Prompt 1: According to the text on Disney's ride policy for disabled visitors, on what date can visitors to Walt Disney World begin scheduling their rides digitally?
Prompt 2: From the text on Disney's ride policy for disabled visitors, return without changes the passage starting with "This change follows" and going on through "U.S. theme park.".

Text under study:
***

Fans of Disney’s theme parks likely know that in 2013, the company changed its policy toward disabled visitors. Until then, patrons with disabilities were often allowed to move to the front of the line at various rides, using a Guest Assistance Card.
Then, starting in 2013, Disney announced that it would no longer offer this accommodation. Instead, disabled visitors and the people they are travelling with would make an appointment at the ride to return later on.
Surprisingly, Disney used old-fashioned cards and writing utensils to keep track of these ride times -- until recently. Starting on Apr. 30, visitors to Walt Disney World will be able to schedule their rides digitally. The park’s employees, known as “cast members,” will scan visitors’ tickets or MagicBands, Disney’s electronic wristbands.
This change follows a similar digitalization at Disneyland, which took place in November. It appears that earlier experiment was successful, judging by the expansion to Disney’s other U.S. theme park.
Hopefully, this will prove to be convenient and useful for many visitors. Because many people living with disabilities have trouble getting around the theme parks, Disney’s policies make it easier for them to enjoy the park, though they still must visit each ride they want to experience to schedule times.
Though accommodations like this can help, disabilities can make it difficult to enjoy travelling and other life experiences able-bodied people might take for granted. For example, a disability that grows worse over time, or is caused by an accident, can take away a person’s ability to support themselves by working.

***

Data block:
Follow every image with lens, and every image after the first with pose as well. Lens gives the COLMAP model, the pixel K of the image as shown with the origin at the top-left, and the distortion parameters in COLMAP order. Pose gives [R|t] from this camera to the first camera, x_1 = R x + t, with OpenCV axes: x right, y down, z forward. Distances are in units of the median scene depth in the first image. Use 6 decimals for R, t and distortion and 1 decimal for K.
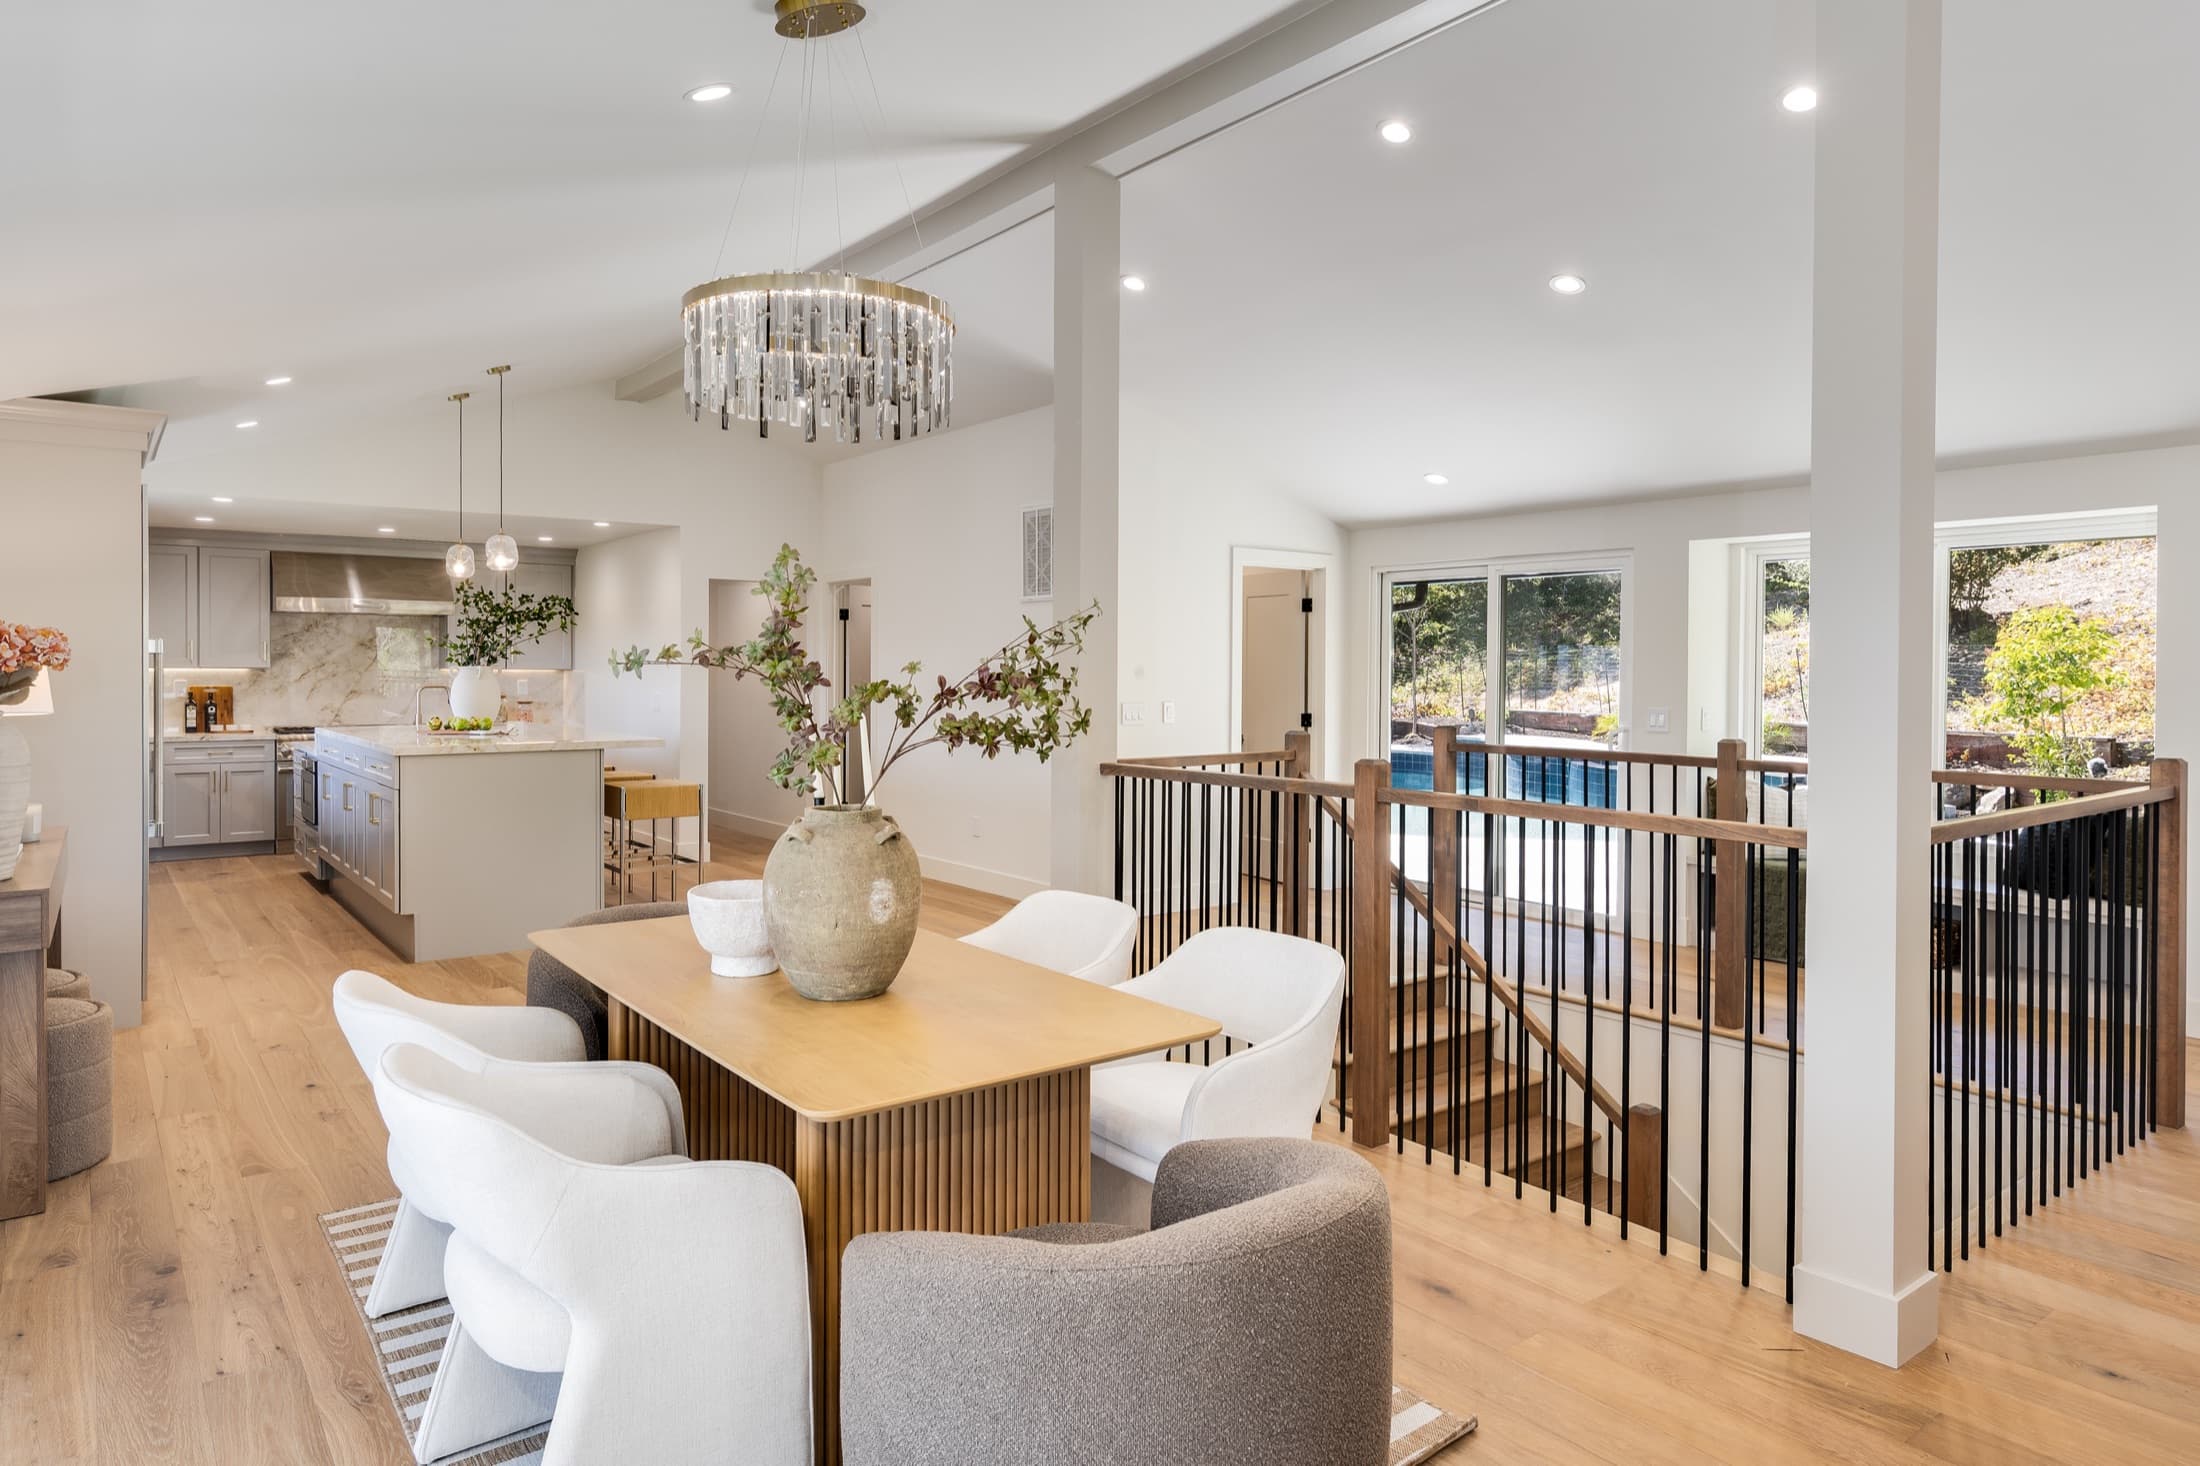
lens RADIAL K [[1301.3, 0, 1096.0], [0, 1301.3, 674.9], [0, 0, 1]] dist [0.000345, -0.000249]
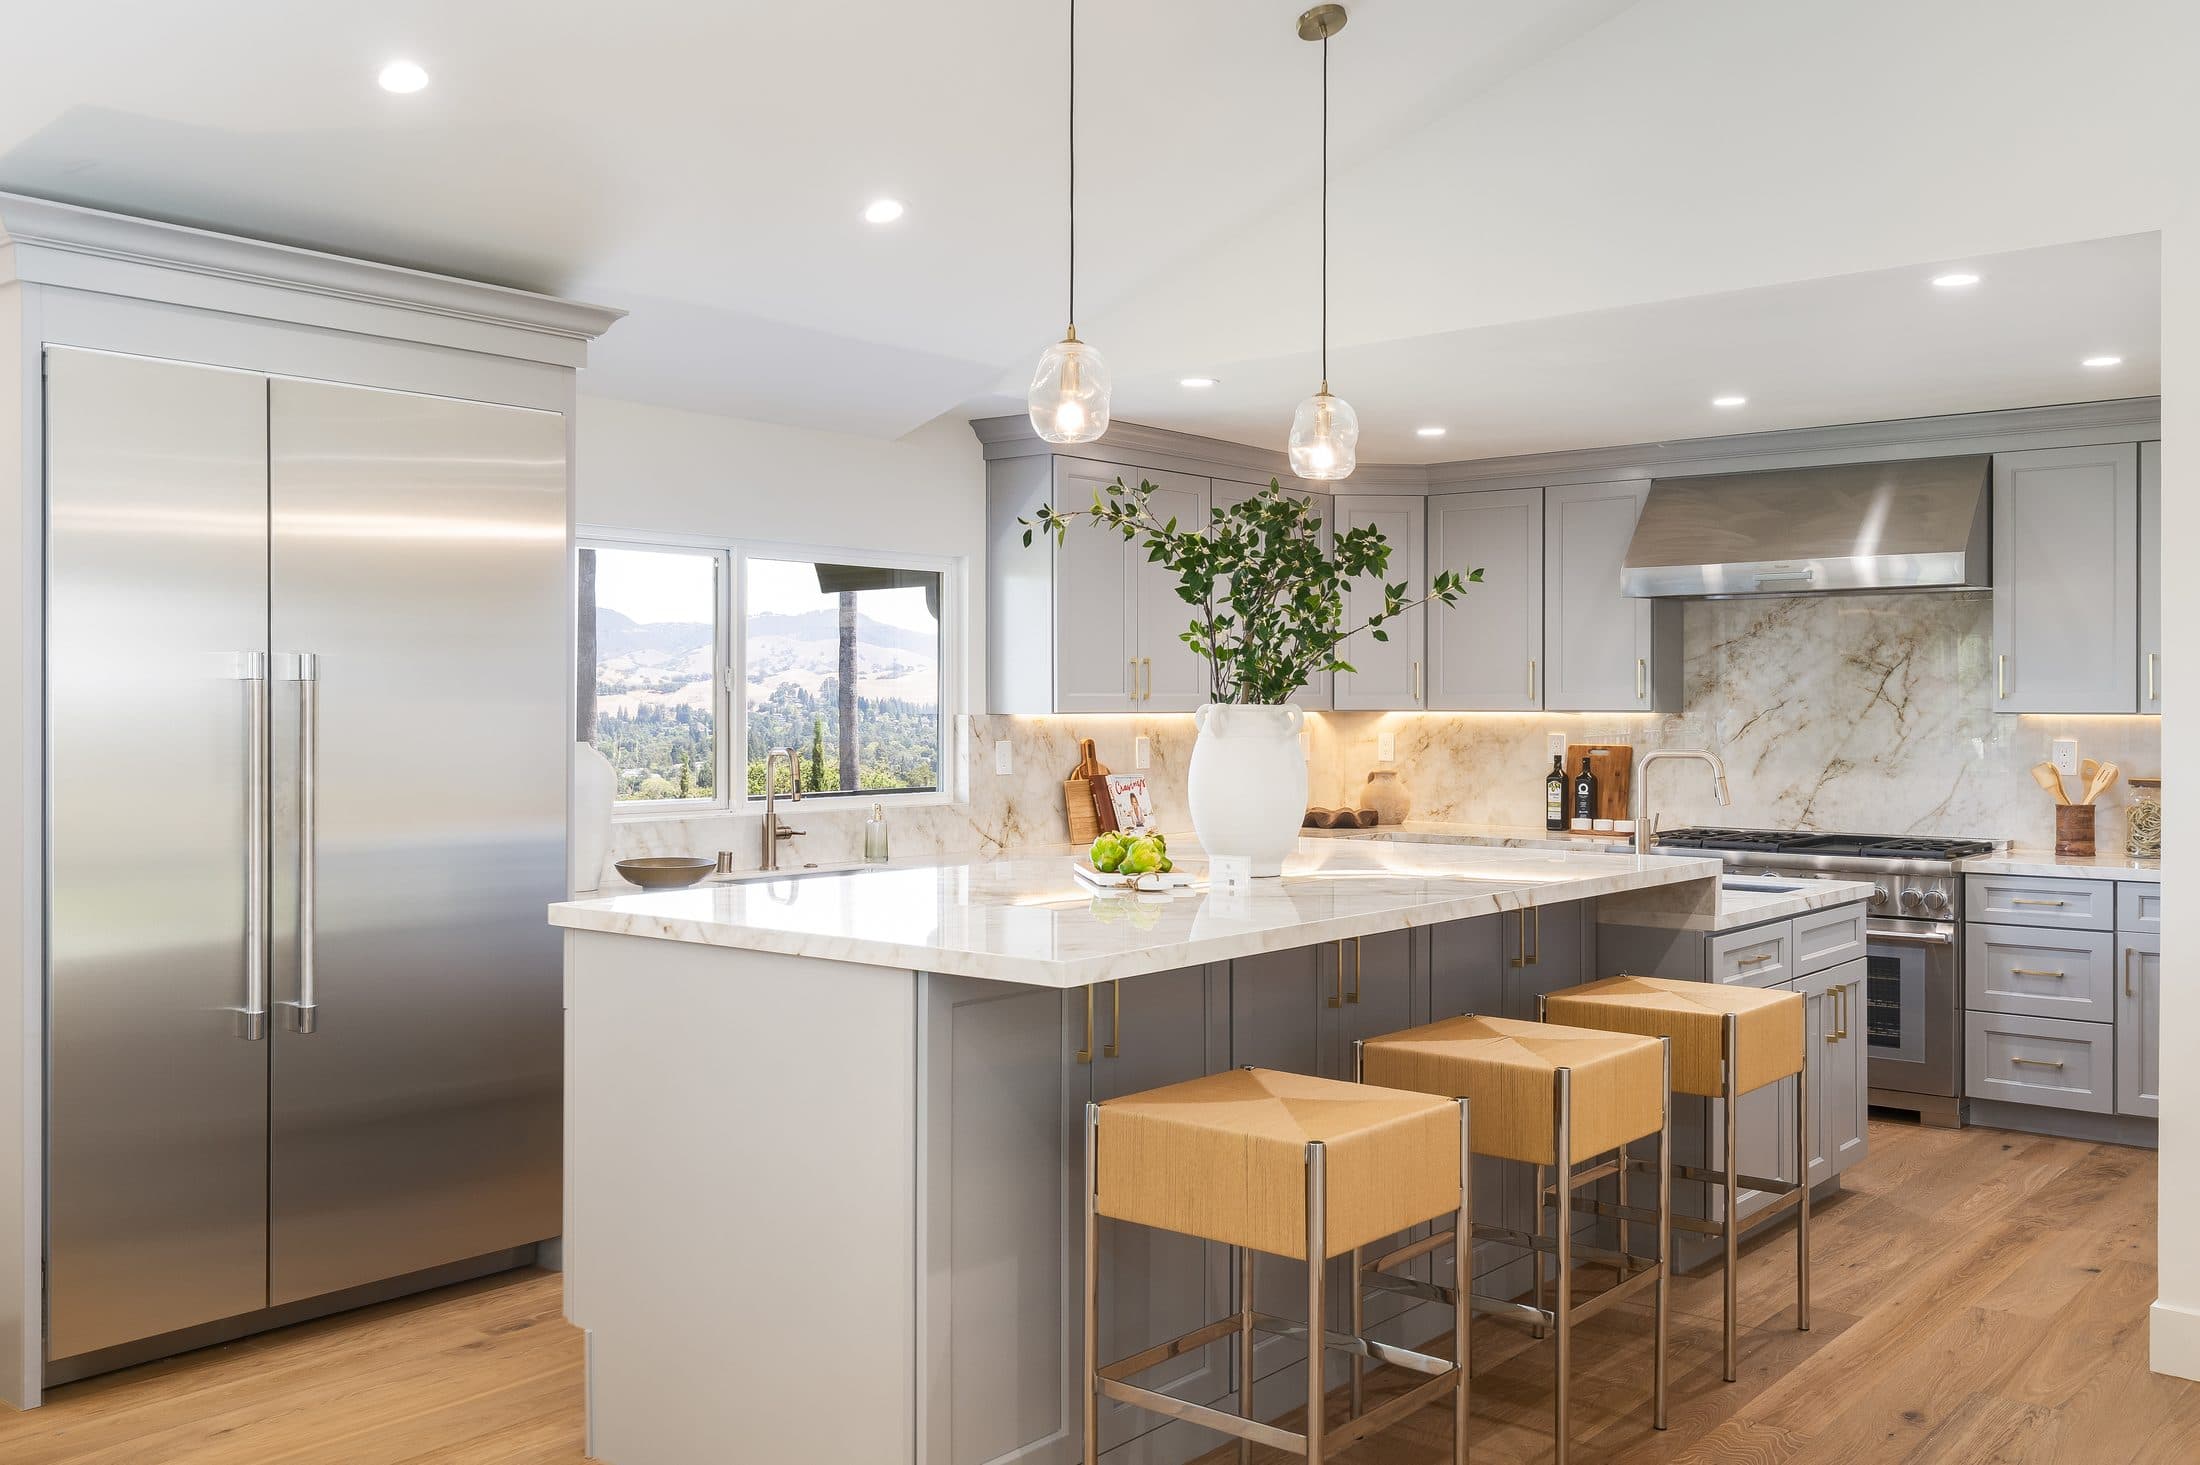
lens RADIAL K [[1941.3, 0, 1104.8], [0, 1941.3, 716.8], [0, 0, 1]] dist [0.003447, -0.004284]
pose [[0.217851, 0.001578, -0.975981, 0.054285], [-0.005681, 0.999984, 0.000348, -0.002184], [0.975966, 0.005468, 0.217856, 0.629176]]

***

Answer space 1: Apr. 30

Answer space 2:
This change follows a similar digitalization at Disneyland, which took place in November. It appears that earlier experiment was successful, judging by the expansion to Disney’s other U.S. theme park.